“Because of her
I shall have glory among the multitudes.
I shall have honor in the presence of the elders,
Even though I am young.
I shall be found keen in judgment.
In the sight of rulers
I shall be admired.
When I am silent,
They will wait for me.
When I speak,
They will give heed.
When I speak at greater length,
They will put their hands on their mouths.
Because of her
I shall have immortality.
I shall leave an everlasting remembrance
To those who come after me.
I shall govern peoples.
Nations will be subject to me.
Dread monarchs will be afraid of me
When they hear of me.
Among the people
I shall show myself capable.
I shall be courageous in war.”
The influence of wisdom on his life was remarkable. Because of wisdom living with him, he had glory among the multitudes and honor among the elders (παρὰ πρεσβυτέροις), even though he was young. His keen judgment was clear among the great rulers (δυναστῶν). When he was silent, they waited for him to speak. When he spoke, they listened and put their hands on their mouths. He now had immortality (ἀθανασίαν) with an everlasting remembrance (μνήμην αἰώνιον) for future generations. He would then govern people. Many nations would be subject to him. Even tyrants (τύραννοι) would be afraid of him. He would be capable and courageous in war.
“Then the anger of Yahweh was kindled against his people.
He abhorred his heritage.
He gave them into the hand of the nations.
Thus those who hated them ruled over them.
Their enemies oppressed them.
They were brought into subjection under their power.
Many times he delivered them.
But they were rebellious in their purposes.

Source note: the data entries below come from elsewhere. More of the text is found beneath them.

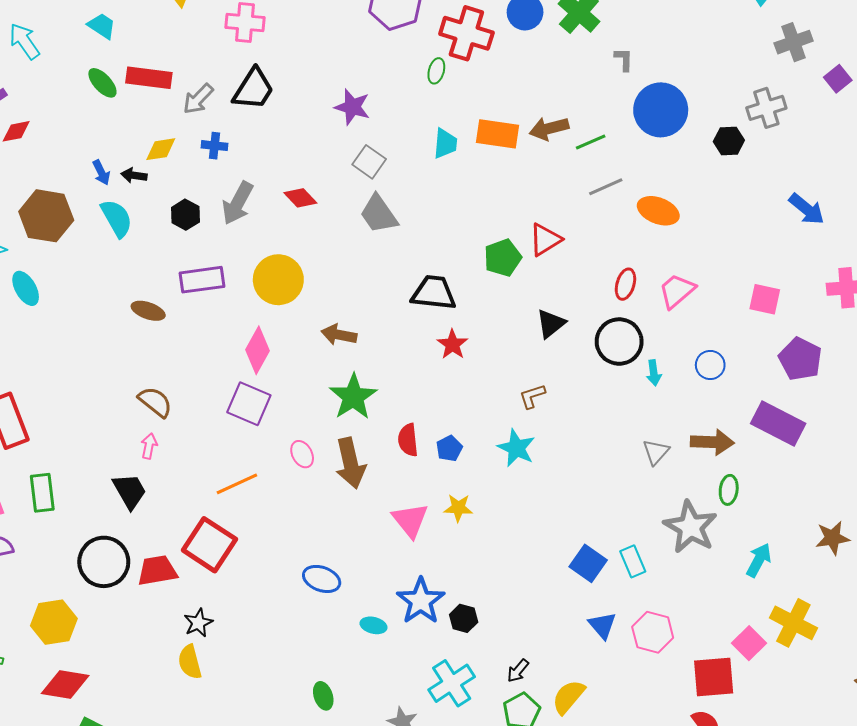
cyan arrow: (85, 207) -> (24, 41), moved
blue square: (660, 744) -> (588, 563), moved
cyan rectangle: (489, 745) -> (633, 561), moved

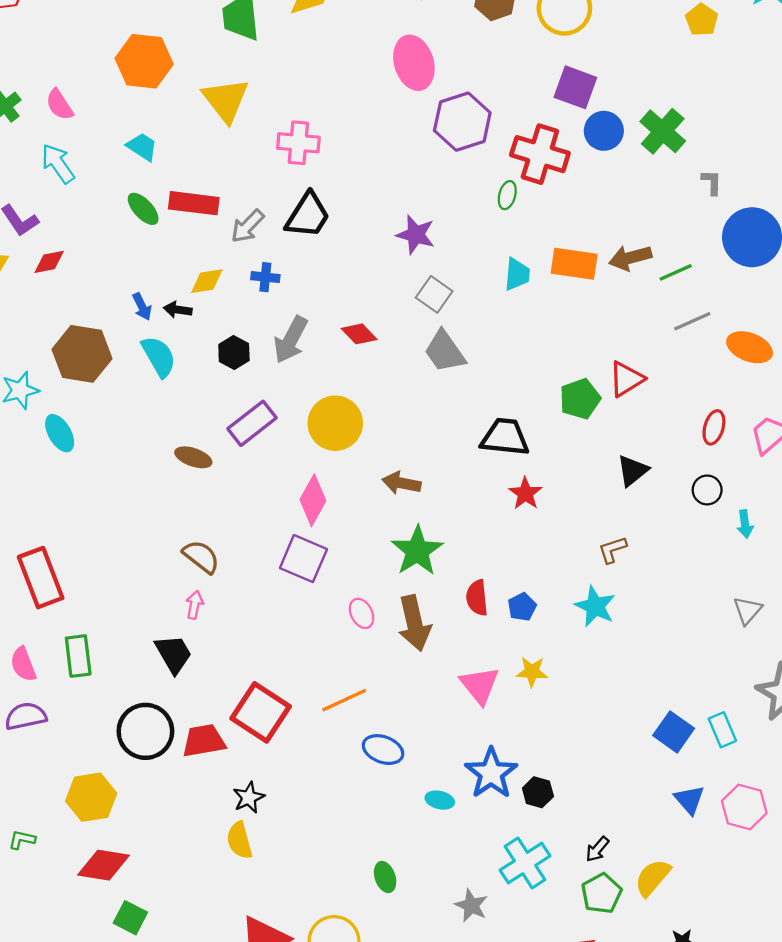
purple rectangle: (202, 280) -> (252, 423), turned -30
black circle: (619, 342) -> (707, 490), size x0.6
orange line: (237, 484) -> (344, 700), moved

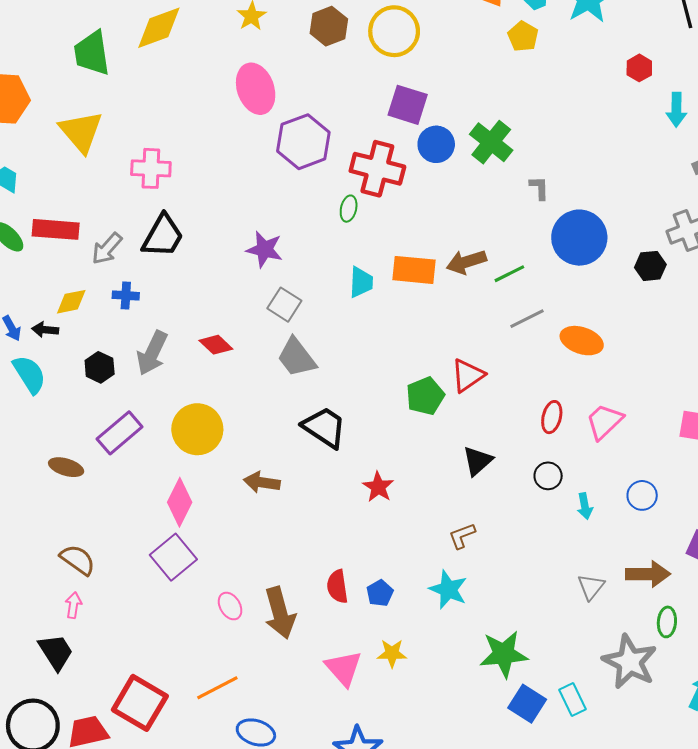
black trapezoid: (505, 437) -> (324, 427), moved, turned 30
green star: (417, 551) -> (504, 654), moved, turned 30
purple square: (303, 559) -> (173, 557), turned 30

They were brought low through their iniquity.”
Yahweh was angry with his people. He abhorred his heritage. Thus he gave them over to other nations. They were ruled by people who hated them. They were oppressed by their enemies. They were subject to the power of other people. Yahweh had saved them a number of times. However, they were always rebelling against Yahweh. Then once again they would be brought low because of their iniquity and evil ways.
Incline your ear!
Forget your people!
Forget your father’s house!
The king will desire your beauty.
Since he is your lord,
Bow to him.
The people of Tyre will sue your favor with gifts.
The richest of the people,
With all kinds of wealth,
Will come to you.”
This psalmist scribe asks that the daughter listen carefully and consider her words. She was to forget her people and her father’s house. She was to go forward to the king, her new lord. She was to bow to him. She would become powerful and rich with this marriage. These are like the words of encouragement to a reluctant bride before a marriage. Clearly she is to be subject to her new husband, the king. The consequences of this marriage will be enormous power and wealth. There is an interesting note about the new queen coming from Tyre. She may have been a Phoenician or a Philistine, the mortal enemy of David.
“Then it was that, broken in spirit, he began to lose much of his arrogance. He came to his senses under the scourge of God. He was tortured with pain every moment. When he could not endure his own stench, he uttered these words.
‘It is right to be subject to God.
No mortal should think that they are equal to God.’”
This torture got to King Antiochus IV. His arrogance was broken since he was so tortured with pain. He could not endure his smell anymore. He then uttered the words that everyone was subject to God. No mortal should think himself equal to God. This almost sounds like the deathbed conversion of this same king like in 1 Maccabees, chapter 6. This is the great saying that no human mortal should think himself equal to the powerful God.